Records from a dataset:
»»
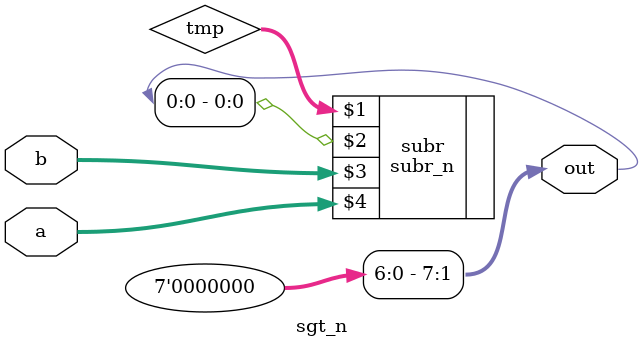
<source format=v>
`timescale 1ns / 1ps


module sgt_n #(parameter N = 8)(out, a, b);
	input [N-1:0] a, b;
	output [N-1:0] out;
    wire [N-1:0] tmp;
    
    assign out[N-1:1] = {(N-1){1'b0}};
    subr_n #(N) subr (tmp, out[0], b, a);
    
endmodule

</source>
««
Work to be completed: Repeat the lines above exactly, and keep every picture out.

Written reply:
<source format=v>
`timescale 1ns / 1ps


module sgt_n #(parameter N = 8)(out, a, b);
	input [N-1:0] a, b;
	output [N-1:0] out;
    wire [N-1:0] tmp;
    
    assign out[N-1:1] = {(N-1){1'b0}};
    subr_n #(N) subr (tmp, out[0], b, a);
    
endmodule

</source>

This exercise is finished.